#### The task:
Although the records contain pictures, repeat only the text of every line exactly.

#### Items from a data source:

+---+

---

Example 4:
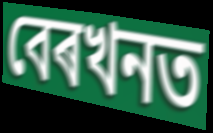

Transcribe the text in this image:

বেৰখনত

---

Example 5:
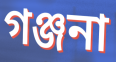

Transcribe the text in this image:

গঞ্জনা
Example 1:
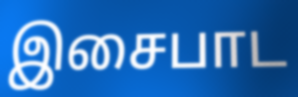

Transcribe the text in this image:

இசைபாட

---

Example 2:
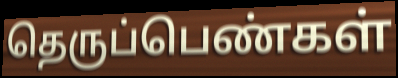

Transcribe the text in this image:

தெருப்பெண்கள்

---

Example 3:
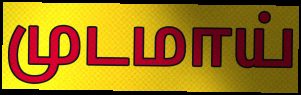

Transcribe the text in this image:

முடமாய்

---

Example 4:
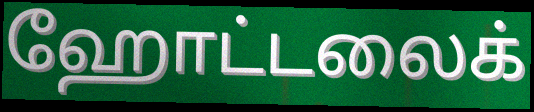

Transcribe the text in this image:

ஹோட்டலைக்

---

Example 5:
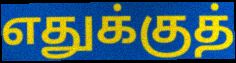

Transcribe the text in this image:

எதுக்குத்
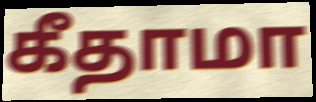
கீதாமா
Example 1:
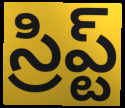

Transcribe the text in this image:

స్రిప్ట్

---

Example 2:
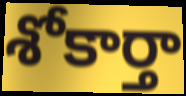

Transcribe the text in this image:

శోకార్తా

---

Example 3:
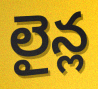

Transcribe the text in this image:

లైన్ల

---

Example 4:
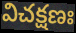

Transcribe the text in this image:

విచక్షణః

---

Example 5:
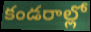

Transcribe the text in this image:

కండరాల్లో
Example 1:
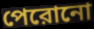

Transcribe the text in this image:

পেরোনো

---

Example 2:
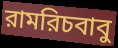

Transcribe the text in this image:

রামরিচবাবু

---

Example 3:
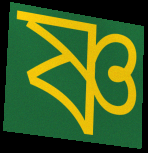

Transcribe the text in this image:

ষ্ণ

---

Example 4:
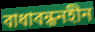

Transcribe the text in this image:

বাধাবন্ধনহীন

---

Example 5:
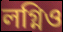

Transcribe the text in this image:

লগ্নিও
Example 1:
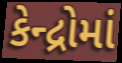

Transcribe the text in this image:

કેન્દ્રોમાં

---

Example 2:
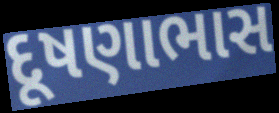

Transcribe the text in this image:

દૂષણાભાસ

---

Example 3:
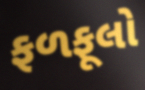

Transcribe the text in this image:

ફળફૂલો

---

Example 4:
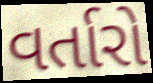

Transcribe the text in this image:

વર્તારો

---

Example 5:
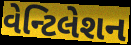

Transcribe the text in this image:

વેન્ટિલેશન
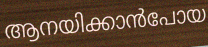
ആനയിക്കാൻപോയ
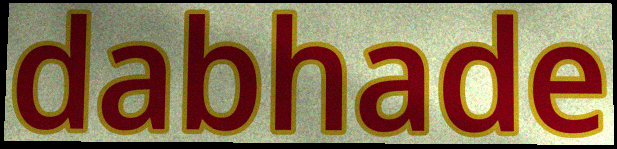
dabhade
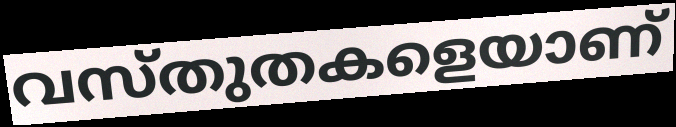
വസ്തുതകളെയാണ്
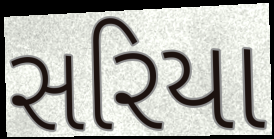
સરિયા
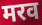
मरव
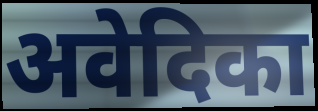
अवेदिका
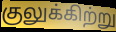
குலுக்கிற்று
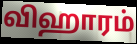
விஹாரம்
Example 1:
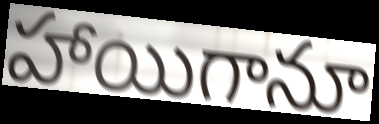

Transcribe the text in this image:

+---+

#### Exercise result:
---

Example 4:

Transcribe the text in this image:

বেৰখনত

---

Example 5:

Transcribe the text in this image:

গঞ্জনা
Example 1:

Transcribe the text in this image:

இசைபாட

---

Example 2:

Transcribe the text in this image:

தெருப்பெண்கள்

---

Example 3:

Transcribe the text in this image:

முடமாய்

---

Example 4:

Transcribe the text in this image:

ஹோட்டலைக்

---

Example 5:

Transcribe the text in this image:

எதுக்குத்
கீதாமா
Example 1:

Transcribe the text in this image:

స్రిప్ట్

---

Example 2:

Transcribe the text in this image:

శోకార్తా

---

Example 3:

Transcribe the text in this image:

లైన్ల

---

Example 4:

Transcribe the text in this image:

విచక్షణః

---

Example 5:

Transcribe the text in this image:

కండరాల్లో
Example 1:

Transcribe the text in this image:

পেরোনো

---

Example 2:

Transcribe the text in this image:

রামরিচবাবু

---

Example 3:

Transcribe the text in this image:

ষ্ণ

---

Example 4:

Transcribe the text in this image:

বাধাবন্ধনহীন

---

Example 5:

Transcribe the text in this image:

লগ্নিও
Example 1:

Transcribe the text in this image:

કેન્દ્રોમાં

---

Example 2:

Transcribe the text in this image:

દૂષણાભાસ

---

Example 3:

Transcribe the text in this image:

ફળફૂલો

---

Example 4:

Transcribe the text in this image:

વર્તારો

---

Example 5:

Transcribe the text in this image:

વેન્ટિલેશન
ആനയിക്കാൻപോയ
dabhade
വസ്തുതകളെയാണ്
સરિયા
मरव
अवेदिका
குலுக்கிற்று
விஹாரம்
Example 1:

Transcribe the text in this image:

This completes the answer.